Dennis Reedy wrote:
On Dec 2, 2010, at 618AM, Peter Firmstone wrote:

Patricia Shanahan wrote:
On 12/1/2010 4:53 PM, Dennis Reedy wrote:
...
Some of the discussion has referenced Java CDC on BlueRay. Should
these platforms have an overriding influence on whether River moves
forward and adopts 1.6 as a baseline? I'm not so sure at this point.
Is the relevant Java dialect identical to 1.4? If not, we would need a separate 
project to make portions of River run on it.

Patricia

BDJ is a subset of Java 1.4, the bytecode is Java 1.4 compatible, it has Java 
1.4 Security, JSSE and JCE.  It lacks Swing, has some AWT and a UI suited to 
television. It has networking, dynamic ClassLoading and Serialization but most 
of RMI is missing.  To gain adequate privileges, an application jar file must 
be signed.

This would require a separate River release, (Brook?)  It would have Service 
API, but lack service implementations, it could be used as an application 
client or provide services, but could never support the full Jini platform.

However this should not hold back the River Jini platform, which should take 
advantage of newer Java language features.

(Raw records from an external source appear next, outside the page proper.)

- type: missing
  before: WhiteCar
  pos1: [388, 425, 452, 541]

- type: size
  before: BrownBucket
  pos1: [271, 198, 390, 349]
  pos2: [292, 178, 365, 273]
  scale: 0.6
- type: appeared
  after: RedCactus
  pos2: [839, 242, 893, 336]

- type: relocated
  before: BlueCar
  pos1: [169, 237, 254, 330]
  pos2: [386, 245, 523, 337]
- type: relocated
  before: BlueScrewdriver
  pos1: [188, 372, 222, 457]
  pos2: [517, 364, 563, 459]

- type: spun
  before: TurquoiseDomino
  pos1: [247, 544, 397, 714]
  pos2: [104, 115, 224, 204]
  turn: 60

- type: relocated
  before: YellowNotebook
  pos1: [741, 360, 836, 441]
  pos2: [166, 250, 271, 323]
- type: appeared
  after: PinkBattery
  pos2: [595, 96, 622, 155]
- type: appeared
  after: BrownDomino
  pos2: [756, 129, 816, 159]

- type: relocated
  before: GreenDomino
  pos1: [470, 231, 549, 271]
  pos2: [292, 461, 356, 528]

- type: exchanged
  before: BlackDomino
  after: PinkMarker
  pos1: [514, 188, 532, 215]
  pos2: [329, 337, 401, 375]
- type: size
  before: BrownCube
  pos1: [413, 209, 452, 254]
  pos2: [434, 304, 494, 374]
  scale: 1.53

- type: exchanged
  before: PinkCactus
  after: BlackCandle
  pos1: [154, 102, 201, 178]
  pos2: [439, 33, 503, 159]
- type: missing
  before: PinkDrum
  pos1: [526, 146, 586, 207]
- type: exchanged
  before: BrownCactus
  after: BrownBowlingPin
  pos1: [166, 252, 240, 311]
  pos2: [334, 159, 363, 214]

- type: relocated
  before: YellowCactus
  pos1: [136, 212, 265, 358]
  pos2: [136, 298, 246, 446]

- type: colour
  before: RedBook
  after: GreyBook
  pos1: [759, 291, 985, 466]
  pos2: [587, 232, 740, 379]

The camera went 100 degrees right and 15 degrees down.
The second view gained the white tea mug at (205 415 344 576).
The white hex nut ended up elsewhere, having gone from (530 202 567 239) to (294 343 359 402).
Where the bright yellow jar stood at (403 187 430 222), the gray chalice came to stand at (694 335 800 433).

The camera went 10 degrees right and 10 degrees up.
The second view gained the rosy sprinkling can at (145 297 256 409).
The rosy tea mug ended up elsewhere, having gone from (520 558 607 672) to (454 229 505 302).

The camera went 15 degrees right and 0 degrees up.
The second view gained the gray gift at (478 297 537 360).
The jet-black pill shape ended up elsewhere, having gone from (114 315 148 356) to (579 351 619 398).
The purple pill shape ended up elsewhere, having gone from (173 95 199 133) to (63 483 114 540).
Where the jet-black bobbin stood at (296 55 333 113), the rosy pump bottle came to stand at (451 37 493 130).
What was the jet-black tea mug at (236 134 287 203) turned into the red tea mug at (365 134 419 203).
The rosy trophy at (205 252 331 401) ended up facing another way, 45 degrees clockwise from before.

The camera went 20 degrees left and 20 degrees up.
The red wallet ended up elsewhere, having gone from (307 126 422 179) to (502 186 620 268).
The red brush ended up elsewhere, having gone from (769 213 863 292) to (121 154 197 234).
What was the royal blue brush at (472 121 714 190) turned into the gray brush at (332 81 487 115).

The build we have now is monolithic, which means we can't compile proxy's 
separately.  To remain network compatible with Java 1.4 proxy's need to be 
compiled with java 1.4 or a later platform using jsr14 to produce java 1.4 
compatible byte code.  However once we have a modular build,

I've been trying to carve out some weekend time to begin the creation of a 
River maven project that would provide the level of decomposition required here 
(this also would mean the removal of classdepandjar, and use straight forward 
dependencies based on the conventions that we have discussed to resolve 
intra-service dependencies). If we have api/proxy modules, they can be targeted 
for a specific platform. My only excuse to not starting this is its just tough 
to carve out the time. I know I should stop whining and just do it, hopefully 
soon.


+1 Peter.

it may be feasible to introduce the latest version of river, which will require 
a late version of Java to run on, to communicate with earlier existing Jini and 
River installations which to date are still Java 1.4 compatible.

This does not mean that the River platform cannot utilise later java language 
features, it doesn't need to run on Java 1.4, just communicate with it.

If the java 1.4 bytecode is too difficult to support for our proxy's, which may 
be the case, then we'll need to decide which later platform will be the minimum 
bytecode for our proxy's.

Dennis, do you have any thoughts on how to support platform transitive 
dependency's?

Could it be as simple as a service specific attribute that clients can match on?



Perhaps, giving the client the opportunity to select the most suitable codebase from a list?

I wonder about other services or exported objects passed to the service though, they also need to download a suitable codebase.